Хотя Лютобор ни на что не жаловался, выглядел он нынче едва не хуже купеческого сына: скулы его побелели, на руках и животе выступила гусиная кожа. Мурава напоила его крепким сыченым медом и закутала в меховой плащ, а чуть позже, когда Воавр и освобожденные полонянки управились с ужином, принесла дымящуюся миску, наполненную добрым варевом, в котором мяса, кажется, было едва не больше, чем крупы. От Торопа не укрылось, что забота о молодом воине красавице в радость. Глаза ее светились, на щеках играл заметный даже в неверном сумеречном свете румянец. Вот так и тает льдинка, что до времени сковывает девичье сердце. Вот так и протягивается ниточка от одной души к другой.
Что же до русса, то он смотрел на боярышню так, как будто видел впервые. Откуда в этом хрупком девичьем теле могли появиться воля и решимость, какую и иные мужи не выказывают? Неужто этот чистый высокий лоб скрывает мудрость, даруемую лишь убеленным сединами?

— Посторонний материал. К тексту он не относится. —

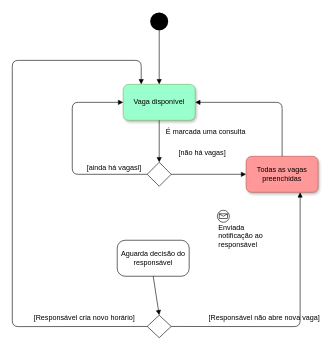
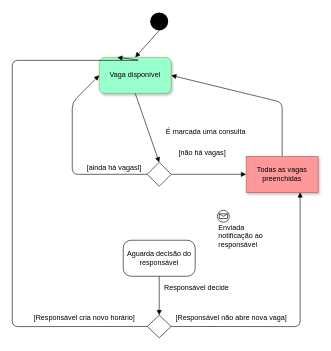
  <mxCell id="0" />
  <mxCell id="1" parent="0" />
- <mxCell id="2" value="Vaga disponível" style="rounded=1;whiteSpace=wrap;html=1;fillColor=#99FFCC;strokeColor=#82b366;shadow=1;" parent="1" vertex="1"><mxGeometry x="205" y="140" width="120" height="60" as="geometry" /></mxCell>
+ <mxCell id="2" value="Vaga disponível" style="rounded=1;whiteSpace=wrap;html=1;fillColor=#99FFCC;strokeColor=#82b366;shadow=1;" parent="1" vertex="1"><mxGeometry x="165" y="95" width="120" height="60" as="geometry" /></mxCell>
  <mxCell id="3" value="" style="endArrow=block;html=1;exitX=0.5;exitY=1;exitDx=0;exitDy=0;entryX=0.5;entryY=0;entryDx=0;entryDy=0;endFill=1;" parent="1" source="2" target="4" edge="1"><mxGeometry width="50" height="50" relative="1" as="geometry"><mxPoint x="440" y="250" as="sourcePoint" /><mxPoint x="530" y="190" as="targetPoint" /></mxGeometry></mxCell>
  <mxCell id="4" value="" style="rhombus;whiteSpace=wrap;html=1;" parent="1" vertex="1"><mxGeometry x="245" y="270" width="40" height="40" as="geometry" /></mxCell>
  <mxCell id="5" value="" style="endArrow=block;html=1;exitX=1;exitY=0.5;exitDx=0;exitDy=0;entryX=0;entryY=0.5;entryDx=0;entryDy=0;endFill=1;" parent="1" source="4" target="10" edge="1"><mxGeometry width="50" height="50" relative="1" as="geometry"><mxPoint x="646" y="200" as="sourcePoint" /><mxPoint x="806" y="190" as="targetPoint" /></mxGeometry></mxCell>
  <mxCell id="6" value="É marcada uma consulta" style="text;html=1;strokeColor=none;fillColor=none;align=center;verticalAlign=middle;whiteSpace=wrap;rounded=0;" parent="1" vertex="1"><mxGeometry x="264.5" y="210" width="155.5" height="20" as="geometry" /></mxCell>
  <mxCell id="7" value="[não há vagas]" style="text;html=1;strokeColor=none;fillColor=none;align=center;verticalAlign=middle;whiteSpace=wrap;rounded=0;" parent="1" vertex="1"><mxGeometry x="292" y="245" width="90" height="20" as="geometry" /></mxCell>
  <mxCell id="8" value="[ainda há vagasl]" style="text;html=1;strokeColor=none;fillColor=none;align=center;verticalAlign=middle;whiteSpace=wrap;rounded=0;" parent="1" vertex="1"><mxGeometry x="135" y="270" width="110" height="20" as="geometry" /></mxCell>
  <mxCell id="9" value="" style="endArrow=block;html=1;entryX=0;entryY=0.5;entryDx=0;entryDy=0;exitX=0;exitY=0.5;exitDx=0;exitDy=0;endFill=1;" parent="1" source="4" target="2" edge="1"><mxGeometry width="50" height="50" relative="1" as="geometry"><mxPoint x="290" y="240" as="sourcePoint" /><mxPoint x="474" y="200" as="targetPoint" /><Array as="points"><mxPoint x="120" y="290" /><mxPoint x="120" y="170" /></Array></mxGeometry></mxCell>
- <mxCell id="10" value="Todas as vagas preenchidas" style="rounded=1;whiteSpace=wrap;html=1;fillColor=#FF9999;strokeColor=#b85450;shadow=1;" parent="1" vertex="1"><mxGeometry x="410" y="260" width="120" height="60" as="geometry" /></mxCell>
- <mxCell id="11" value="Aguarda decisão do responsável" style="rounded=1;whiteSpace=wrap;html=1;arcSize=22;" parent="1" vertex="1"><mxGeometry x="195" y="400" width="120" height="60" as="geometry" /></mxCell>
+ <mxCell id="10" value="Todas as vagas preenchidas" style="whiteSpace=wrap;html=1;fillColor=#FF9999;strokeColor=#b85450;shadow=1;rounded=0;" parent="1" vertex="1"><mxGeometry x="410" y="260" width="120" height="60" as="geometry" /></mxCell>
+ <mxCell id="11" value="Aguarda decisão do responsável" style="rounded=1;whiteSpace=wrap;html=1;arcSize=22;" parent="1" vertex="1"><mxGeometry x="205" y="400" width="120" height="60" as="geometry" /></mxCell>
  <mxCell id="12" value="" style="rhombus;whiteSpace=wrap;html=1;" parent="1" vertex="1"><mxGeometry x="245" y="525" width="40" height="37.5" as="geometry" /></mxCell>
- <mxCell id="13" value="[Responsável não abre nova vaga]" style="text;html=1;align=center;verticalAlign=middle;resizable=0;points=[];autosize=1;" parent="1" vertex="1"><mxGeometry x="340" y="520" width="200" height="20" as="geometry" /></mxCell>
+ <mxCell id="13" value="[Responsável não abre nova vaga]" style="text;html=1;align=center;verticalAlign=middle;resizable=0;points=[];autosize=1;" parent="1" vertex="1"><mxGeometry x="285" y="520" width="200" height="20" as="geometry" /></mxCell>
  <mxCell id="14" value="Enviada notificação ao responsável" style="text;html=1;strokeColor=none;align=left;verticalAlign=middle;whiteSpace=wrap;rounded=0;" parent="1" vertex="1"><mxGeometry x="362" y="370" width="100" height="46.25" as="geometry" /></mxCell>
  <mxCell id="15" value="" style="ellipse;fillColor=#000000;strokeColor=none;shadow=0;" parent="1" vertex="1"><mxGeometry x="250" y="20" width="30" height="30" as="geometry" /></mxCell>
+ <mxCell id="16" value="Responsável decide" style="text;html=1;strokeColor=none;fillColor=none;align=center;verticalAlign=middle;whiteSpace=wrap;rounded=0;" parent="1" vertex="1"><mxGeometry x="264.5" y="470" width="125" height="20" as="geometry" /></mxCell>
  <mxCell id="17" value="" style="html=1;verticalAlign=bottom;labelBackgroundColor=none;endArrow=block;endFill=1;exitX=0.5;exitY=0;exitDx=0;exitDy=0;entryX=1;entryY=0.5;entryDx=0;entryDy=0;" parent="1" source="10" target="2" edge="1"><mxGeometry width="160" relative="1" as="geometry"><mxPoint x="295" y="320" as="sourcePoint" /><mxPoint x="335" y="235" as="targetPoint" /><Array as="points"><mxPoint x="470" y="170" /></Array></mxGeometry></mxCell>
  <mxCell id="18" value="" style="html=1;verticalAlign=bottom;labelBackgroundColor=none;endArrow=block;endFill=1;exitX=0.5;exitY=1;exitDx=0;exitDy=0;entryX=0.5;entryY=0;entryDx=0;entryDy=0;" parent="1" source="15" target="2" edge="1"><mxGeometry width="160" relative="1" as="geometry"><mxPoint x="480" y="270" as="sourcePoint" /><mxPoint x="335" y="180" as="targetPoint" /><Array as="points" /></mxGeometry></mxCell>
  <mxCell id="19" value="" style="html=1;verticalAlign=bottom;labelBackgroundColor=none;endArrow=block;endFill=1;exitX=0;exitY=0.5;exitDx=0;exitDy=0;entryX=0.25;entryY=0;entryDx=0;entryDy=0;" parent="1" source="12" target="2" edge="1"><mxGeometry width="160" relative="1" as="geometry"><mxPoint x="490" y="280" as="sourcePoint" /><mxPoint x="345" y="190" as="targetPoint" /><Array as="points"><mxPoint x="20" y="544" /><mxPoint x="20" y="100" /><mxPoint x="235" y="100" /></Array></mxGeometry></mxCell>
  <mxCell id="20" value="[Responsável cria novo horário]" style="text;html=1;align=center;verticalAlign=middle;resizable=0;points=[];autosize=1;" parent="1" vertex="1"><mxGeometry x="50" y="520" width="180" height="20" as="geometry" /></mxCell>
  <mxCell id="21" value="" style="shape=mxgraph.bpmn.shape;html=1;verticalLabelPosition=bottom;labelBackgroundColor=#ffffff;verticalAlign=top;align=center;perimeter=ellipsePerimeter;outlineConnect=0;outline=standard;symbol=message;" parent="1" vertex="1"><mxGeometry x="362" y="350" width="20" height="20" as="geometry" /></mxCell>
  <mxCell id="22" value="" style="html=1;verticalAlign=bottom;labelBackgroundColor=none;endArrow=block;endFill=1;exitX=0.5;exitY=1;exitDx=0;exitDy=0;entryX=0.5;entryY=0;entryDx=0;entryDy=0;" parent="1" source="11" target="12" edge="1"><mxGeometry width="160" relative="1" as="geometry"><mxPoint x="480" y="270" as="sourcePoint" /><mxPoint x="335" y="180" as="targetPoint" /><Array as="points" /></mxGeometry></mxCell>
  <mxCell id="23" value="" style="html=1;verticalAlign=bottom;labelBackgroundColor=none;endArrow=block;endFill=1;exitX=1;exitY=0.5;exitDx=0;exitDy=0;entryX=0.75;entryY=1;entryDx=0;entryDy=0;" parent="1" source="12" target="10" edge="1"><mxGeometry width="160" relative="1" as="geometry"><mxPoint x="480" y="270" as="sourcePoint" /><mxPoint x="335" y="180" as="targetPoint" /><Array as="points"><mxPoint x="500" y="544" /></Array></mxGeometry></mxCell>
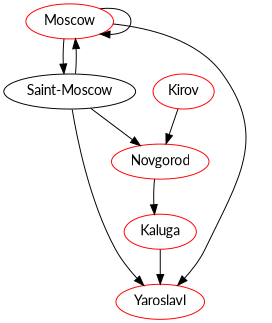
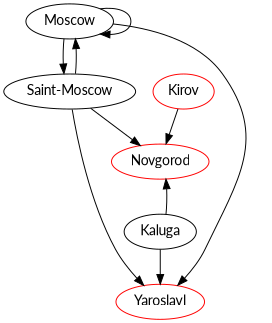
  digraph {
    fontname=Lato
    node [fontname=Lato]
    edge [fontname=Lato]
-   n1 [label=Moscow color=red]
+   n1 [label=Moscow]
    n2 [label="Saint-Moscow"]
    n3 [color=red label=Yaroslavl]
    n4 [color=red label=Novgorod]
-   n5 [label=Kaluga color=red]
+   n5 [label=Kaluga]
    n6 [color=red label=Kirov]
    n1 -> n1
    n1 -> n2
    n1 -> n3
    n2 -> n1
    n2 -> n3
    n2 -> n4
    n5 -> n3
-   n4 -> n5
+   n5 -> n4
    n6 -> n4
  }
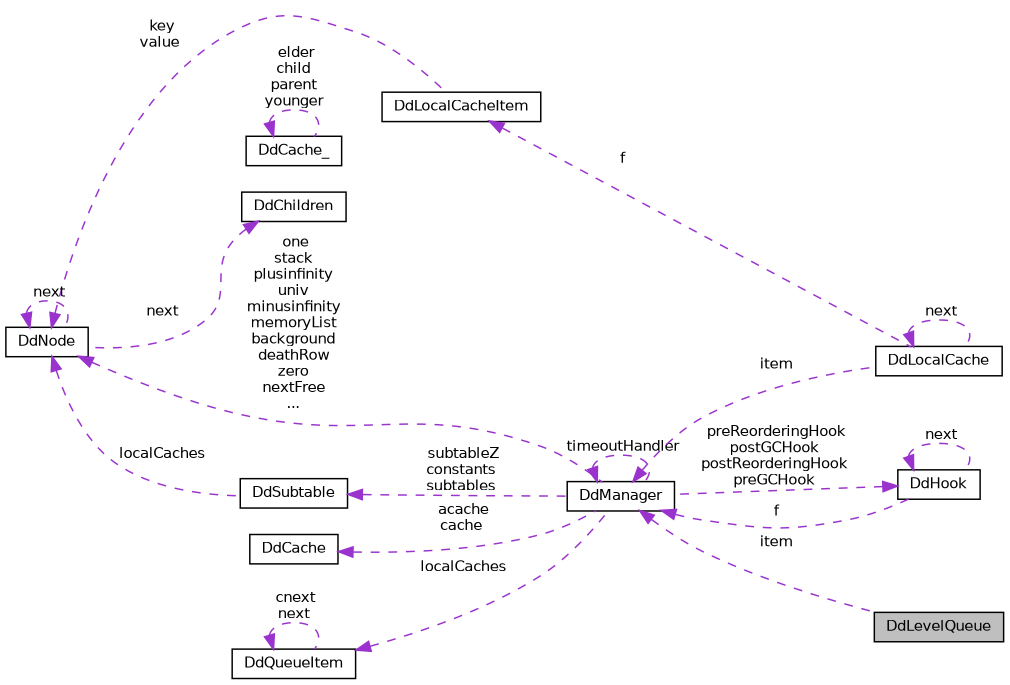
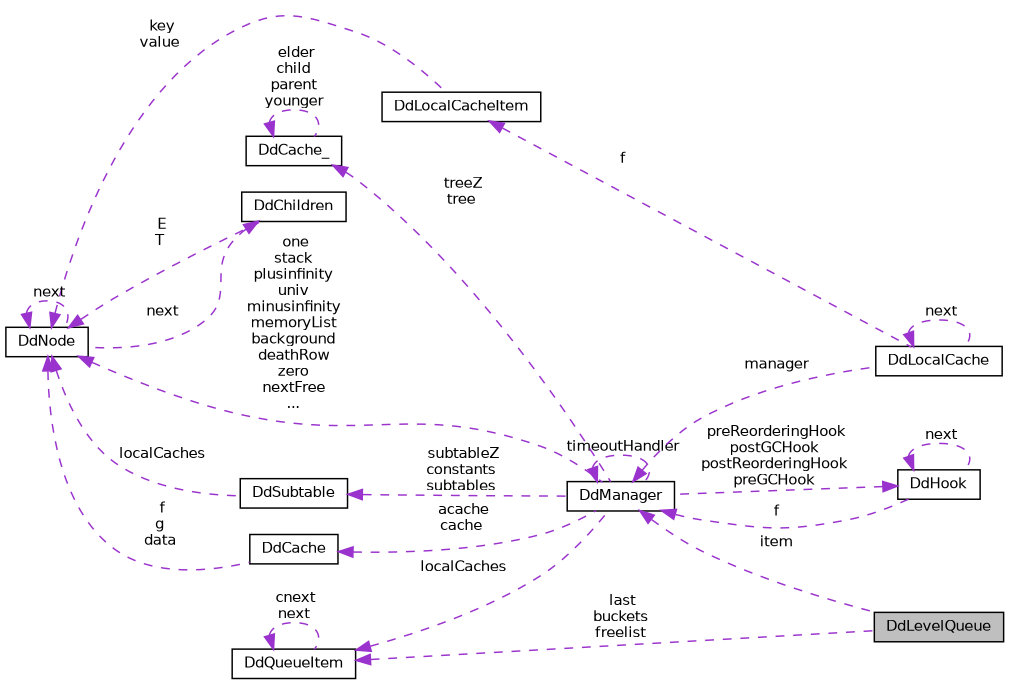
  digraph {
    rankdir=LR
    node [color=black fillcolor=white fontname=Helvetica fontsize=10 shape=record style=filled]
    edge [color=darkorchid3 dir=back fontname=Helvetica fontsize=10 labelfontname=Helvetica labelfontsize=10 style=dashed]
    n1 [fillcolor=grey75 fontcolor=black height=0.2 label=DdLevelQueue width=0.4]
    n2 [height=0.2 label=DdManager width=0.4]
    n3 [height=0.2 label=DdLocalCache width=0.4]
    n4 [height=0.2 label=DdHook width=0.4]
    n5 [height=0.2 label=DdLocalCacheItem width=0.4]
    n6 [height=0.2 label=DdNode width=0.4]
    n7 [height=0.2 label=DdChildren width=0.4]
    n8 [height=0.2 label=DdSubtable width=0.4]
    n9 [height=0.2 label=DdCache width=0.4]
    n10 [height=0.2 label=DdCache_ width=0.4]
    n11 [height=0.2 label=DdQueueItem width=0.4]
    n2 -> n1 [label=" item"]
    n2 -> n2 [label=" timeoutHandler"]
-   n2 -> n3 [label=" item"]
+   n2 -> n3 [label=" manager"]
    n2 -> n4 [label=" f"]
    n3 -> n3 [label=" next"]
    n4 -> n2 [label=" preReorderingHook\npostGCHook\npostReorderingHook\npreGCHook"]
    n4 -> n4 [label=" next"]
    n5 -> n3 [label=" f"]
    n6 -> n2 [label=" one\nstack\nplusinfinity\nuniv\nminusinfinity\nmemoryList\nbackground\ndeathRow\nzero\nnextFree\n..."]
    n6 -> n5 [label=" key\nvalue"]
    n6 -> n6 [label=" next"]
+   n6 -> n7 [label=" E\nT"]
    n6 -> n8 [label=" localCaches"]
+   n6 -> n9 [label=" f\ng\ndata"]
    n7 -> n6 [label=" next"]
    n8 -> n2 [label=" subtableZ\nconstants\nsubtables"]
    n9 -> n2 [label=" acache\ncache"]
+   n10 -> n2 [label=" treeZ\ntree"]
    n10 -> n10 [label=" elder\nchild\nparent\nyounger"]
+   n11 -> n1 [label=" last\nbuckets\nfreelist"]
    n11 -> n2 [label=" localCaches"]
    n11 -> n11 [label=" cnext\nnext"]
  }
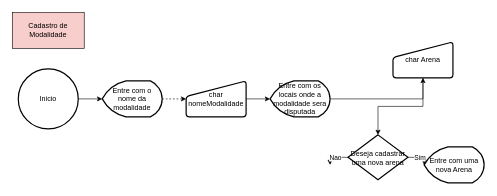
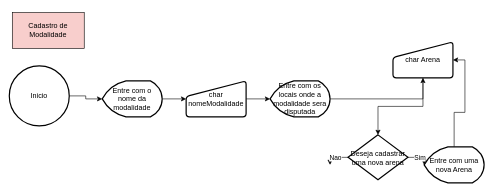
  <mxCell id="0" />
  <mxCell id="1" parent="0" />
  <mxCell id="2" value="Cadastro de Modalidade" style="rounded=0;whiteSpace=wrap;html=1;fillColor=#f8cecc;" vertex="1" parent="1"><mxGeometry x="20" y="20" width="120" height="60" as="geometry" /></mxCell>
  <mxCell id="3" style="edgeStyle=orthogonalEdgeStyle;rounded=0;orthogonalLoop=1;jettySize=auto;html=1;exitX=1;exitY=0.5;exitDx=0;exitDy=0;exitPerimeter=0;" edge="1" parent="1" source="4" target="6"><mxGeometry relative="1" as="geometry"><mxPoint x="170" y="164" as="targetPoint" /></mxGeometry></mxCell>
- <mxCell id="4" value="Inicio" style="strokeWidth=2;html=1;shape=mxgraph.flowchart.start_2;whiteSpace=wrap;" vertex="1" parent="1"><mxGeometry x="30" y="114" width="100" height="100" as="geometry" /></mxCell>
- <mxCell id="5" style="edgeStyle=orthogonalEdgeStyle;rounded=0;orthogonalLoop=1;jettySize=auto;html=1;exitX=1;exitY=0.5;exitDx=0;exitDy=0;exitPerimeter=0;dashed=1;" edge="1" parent="1" source="6" target="8"><mxGeometry relative="1" as="geometry"><mxPoint x="310" y="164" as="targetPoint" /></mxGeometry></mxCell>
+ <mxCell id="4" value="Inicio" style="strokeWidth=2;html=1;shape=mxgraph.flowchart.start_2;whiteSpace=wrap;" vertex="1" parent="1"><mxGeometry x="15" y="109" width="100" height="100" as="geometry" /></mxCell>
+ <mxCell id="5" style="edgeStyle=orthogonalEdgeStyle;rounded=0;orthogonalLoop=1;jettySize=auto;html=1;exitX=1;exitY=0.5;exitDx=0;exitDy=0;exitPerimeter=0;" edge="1" parent="1" source="6" target="8"><mxGeometry relative="1" as="geometry"><mxPoint x="310" y="164" as="targetPoint" /></mxGeometry></mxCell>
  <mxCell id="6" value="Entre com o nome da modalidade" style="strokeWidth=2;html=1;shape=mxgraph.flowchart.display;whiteSpace=wrap;" vertex="1" parent="1"><mxGeometry x="170" y="134" width="100" height="60" as="geometry" /></mxCell>
  <mxCell id="7" style="edgeStyle=orthogonalEdgeStyle;rounded=0;orthogonalLoop=1;jettySize=auto;html=1;exitX=1;exitY=0.5;exitDx=0;exitDy=0;" edge="1" parent="1" source="8" target="10"><mxGeometry relative="1" as="geometry"><mxPoint x="450" y="164" as="targetPoint" /></mxGeometry></mxCell>
  <mxCell id="8" value="char nomeModalidade" style="html=1;strokeWidth=2;shape=manualInput;whiteSpace=wrap;rounded=1;size=26;arcSize=11;" vertex="1" parent="1"><mxGeometry x="310" y="134" width="100" height="60" as="geometry" /></mxCell>
  <mxCell id="9" style="edgeStyle=orthogonalEdgeStyle;rounded=0;orthogonalLoop=1;jettySize=auto;html=1;exitX=1;exitY=0.5;exitDx=0;exitDy=0;exitPerimeter=0;" edge="1" parent="1" source="10" target="12"><mxGeometry relative="1" as="geometry"><mxPoint x="590" y="164" as="targetPoint" /></mxGeometry></mxCell>
  <mxCell id="10" value="Entre com os locais onde a modalidade sera disputada" style="strokeWidth=2;html=1;shape=mxgraph.flowchart.display;whiteSpace=wrap;" vertex="1" parent="1"><mxGeometry x="450" y="134" width="100" height="60" as="geometry" /></mxCell>
  <mxCell id="11" style="edgeStyle=orthogonalEdgeStyle;rounded=0;orthogonalLoop=1;jettySize=auto;html=1;exitX=0.5;exitY=1;exitDx=0;exitDy=0;" edge="1" parent="1" source="12" target="15"><mxGeometry relative="1" as="geometry"><mxPoint x="630" y="234" as="targetPoint" /></mxGeometry></mxCell>
  <mxCell id="12" value="char Arena" style="html=1;strokeWidth=2;shape=manualInput;whiteSpace=wrap;rounded=1;size=26;arcSize=11;" vertex="1" parent="1"><mxGeometry x="655" y="69" width="100" height="60" as="geometry" /></mxCell>
  <mxCell id="13" value="Sim" style="edgeStyle=orthogonalEdgeStyle;rounded=0;orthogonalLoop=1;jettySize=auto;html=1;exitX=1;exitY=0.5;exitDx=0;exitDy=0;exitPerimeter=0;entryX=0;entryY=0.5;entryDx=0;entryDy=0;entryPerimeter=0;" edge="1" parent="1" source="15" target="17"><mxGeometry relative="1" as="geometry" /></mxCell>
  <mxCell id="14" value="Nao" style="edgeStyle=orthogonalEdgeStyle;rounded=0;orthogonalLoop=1;jettySize=auto;html=1;exitX=0;exitY=0.5;exitDx=0;exitDy=0;exitPerimeter=0;" edge="1" parent="1" source="15"><mxGeometry relative="1" as="geometry"><mxPoint x="550" y="274" as="targetPoint" /></mxGeometry></mxCell>
  <mxCell id="15" value="Deseja cadastrar uma nova arena" style="strokeWidth=2;html=1;shape=mxgraph.flowchart.decision;whiteSpace=wrap;" vertex="1" parent="1"><mxGeometry x="580" y="224" width="100" height="75" as="geometry" /></mxCell>
+ <mxCell id="16" style="edgeStyle=orthogonalEdgeStyle;rounded=0;orthogonalLoop=1;jettySize=auto;html=1;exitX=0.5;exitY=0;exitDx=0;exitDy=0;exitPerimeter=0;entryX=1;entryY=0.5;entryDx=0;entryDy=0;" edge="1" parent="1" source="17" target="12"><mxGeometry relative="1" as="geometry" /></mxCell>
  <mxCell id="17" value="Entre com uma nova Arena" style="strokeWidth=2;html=1;shape=mxgraph.flowchart.display;whiteSpace=wrap;" vertex="1" parent="1"><mxGeometry x="707" y="244" width="100" height="60" as="geometry" /></mxCell>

Обычно ворожеи и потворы стары да уродливы. Кто перенял ведовство, стоя у погребальных саней волхва или кудесника, и помереть не может, пока другому знание не передаст. Однако случается, властью над людскими и скотьими немочами обладают юные красавицы. Их искусство благодатно, а руки несут добро. Но горе тому мужу, который захочет вещую деву в дом хозяйкой взять. Только и жди по весне, что красавица молодуха, оставив семью и малых деток, расправит лебяжьи крылья и умчится с сестрами русалками плясать у потайных ключей, а незадачливого супруга обернет круторогим туром или другой какой тварью бессловесной.
Не раскаивается ли молодец, что, встретив в лесу пригожую девчонку, не разобравшись, кто да что, сболтнул про сватовство?
Но лицо русса было как всегда спокойным, а в глазах светилась только невыразимая нежность. Ему ли бояться ворожбы Берегинь? Такие как он и сами отправляются к лесным заводям, добывать невесту в белоснежном опереньи. Ради таких, случается, и вещие девы по доброй воле оставляют тайные пляски в кругу сестер, выбирая смертную участь.
Мурава еще раз прощупала у Соколика пульс и вернулась к Лютобору. Воин почти согрелся, и лицо его постепенно приобретало нормальный цвет.
– Как он? – спросил Лютобор, указывая на спящего юношу.
– С Божьей помощью должен выжить, – ответила Мурава. – Спасибо тебе. Не каждый на твоем месте согласился бы проявить подобную щедрость.
– За что благодаришь? – удивился русс. – Это я нынче твой должник.
Он красноречиво показал обрывок ремня.
Мурава лукаво улыбнулась.
– Малика благодари, – сказала она, указывая на пятнистого красавца, который, растянувшись под боком у хозяина, с невинным видом приводил в порядок запачканную кровью шерсть. – Его в тот момент, верно, сам святой Георгий направлял.
Лютобор сдвинул на переносье брови.
– Я не верю в вашего Бога, – сурово проговорил он. – И его святым незачем мне помогать.